-------- Extrait choisi --------
Marie-Christine Céruti : Dans le monde où nous vivons, où le catéchisme n'existe pratiquement plus, où personne n'est plus au courant des vérités religieuses, je crois que c'est une bonne chose, surtout qu'en plus les gens ne lisent plus beaucoup. Le seul problème est de rester fidèle à la vérité et là malheureusement il y aurait beaucoup, beaucoup à faire. Quant à être iconoclastes alors il faudrait dire que toutes les statues, les médailles etc. n'étant pas conformes et de loin... ! à la réalité, il faudrait tout supprimer. Nous sommes des êtres de chair et nous avons besoin de représentations pour fixer notre attention, notre sensibilité. Ce qu'il faudrait, c'est interdire ce qui est laid. Et là il y a du tavail ! Le Jésus de Zeffirelli a converti des incroyants... mais quelle oeuvre d'art ! Il y avait pourtant des incorrections (relativement à l'Annonciation en particulier).
-------- Matériel fourni --------
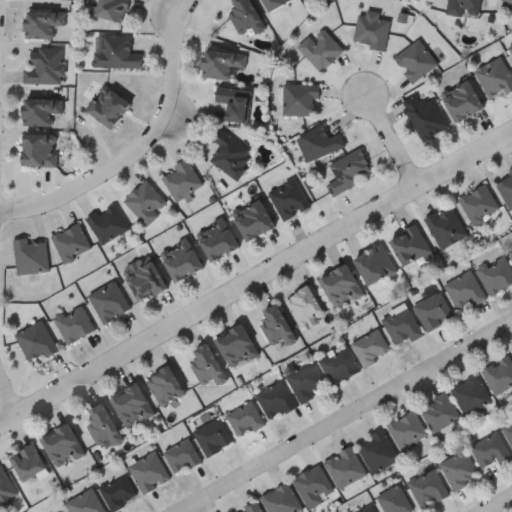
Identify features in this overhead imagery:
--------
Consigne – Recopiez intégralement l'extrait choisi ci-dessus, sans en modifier un seul mot.

Corrigé –
Marie-Christine Céruti : Dans le monde où nous vivons, où le catéchisme n'existe pratiquement plus, où personne n'est plus au courant des vérités religieuses, je crois que c'est une bonne chose, surtout qu'en plus les gens ne lisent plus beaucoup. Le seul problème est de rester fidèle à la vérité et là malheureusement il y aurait beaucoup, beaucoup à faire. Quant à être iconoclastes alors il faudrait dire que toutes les statues, les médailles etc. n'étant pas conformes et de loin... ! à la réalité, il faudrait tout supprimer. Nous sommes des êtres de chair et nous avons besoin de représentations pour fixer notre attention, notre sensibilité. Ce qu'il faudrait, c'est interdire ce qui est laid. Et là il y a du tavail ! Le Jésus de Zeffirelli a converti des incroyants... mais quelle oeuvre d'art ! Il y avait pourtant des incorrections (relativement à l'Annonciation en particulier).